Which is why hackers are posting arcane HOWTOs instead of founding companies that sell tiny, Raspberry Pi-based dongles for $10 that you plug into your NES Classic, feed your games to, and unplug, for a seamless, zipless conversion from a closed platform to an open one. Individual hackers may be anonymous or risk-tolerant or ignorant enough to post their instructions, but no one is going to give them the capital to start a business to do it.

That means that you, the owner of media locked up by DMCA 1201, don’t get to buy that easy-to-use product to get more value out of your stuff: instead, you either take what the manufacturer has given you, or risk bricking your gadgets (a legal jailbreaking device might also brick your NES Classic, but in that case, you’d have someone to sue over it).

The NES Classic is a particularly interesting example, because the US Copyright Office has actually granted an exemption to DMCA 1201 for jailbreaking games (the Internet Archive petitioned for this as part of its games preservation work). But the exemption doesn’t cover tools for jailbreaking, including instructions about how to do it, and it doesn’t cover the games consoles on which the games play.

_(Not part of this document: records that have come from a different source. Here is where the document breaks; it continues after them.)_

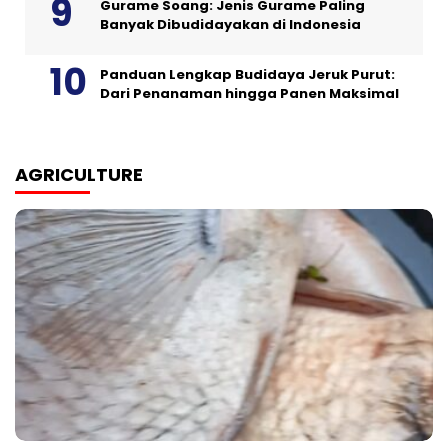
Gurame Soang: Jenis Gurame Paling
Banyak Dibudidayakan di Indonesia
Panduan Lengkap Budidaya Jeruk Purut:
Dari Penanaman hingga Panen Maksimal
AGRICULTURE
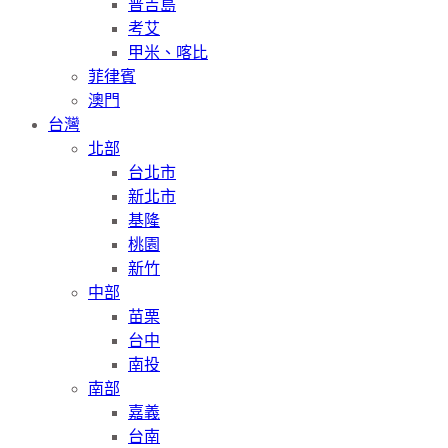
普吉島
考艾
甲米、喀比
菲律賓
澳門
台灣
北部
台北市
新北市
基隆
桃園
新竹
中部
苗栗
台中
南投
南部
嘉義
台南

Meaning that you have the legal right to jailbreak your old cartridges so you can play them on your NES Classic, and you have the right to load them onto your NES Classic once you’ve jailbroken them – but you don’t have the right to jailbreak your NES Classic to accomplish this, and no one has the right to tell you how to do any of this stuff or give you a program or gadget to make it easy.

The same law that lets Apple decide who can make software for your Iphone allows Google to decide who can make software for your Nest thermostat allows GM to decide who can diagnose and fix your car allows Nintendo to decide who can improve your NES Classic – add a vision system and it would allow Kitchenaid to decide who can make bread for your toaster; add an RFID and it would allow Bosch to decide who can make dishes for your dishwasher.

Property is “that sole and despotic dominion which one man claims and exercises over the external things of the world, in total exclusion of the right of any other individual in the universe,” but once you add software and DMCA 1201 to property, it becomes legally impossible to treat your property as though you own it: the manufacturer’s dead hand lies upon your property forever, ready to punch you in the mouth the moment you attempt to use your property to your own benefit, rather than to the benefit of the manufacturer’s shareholders.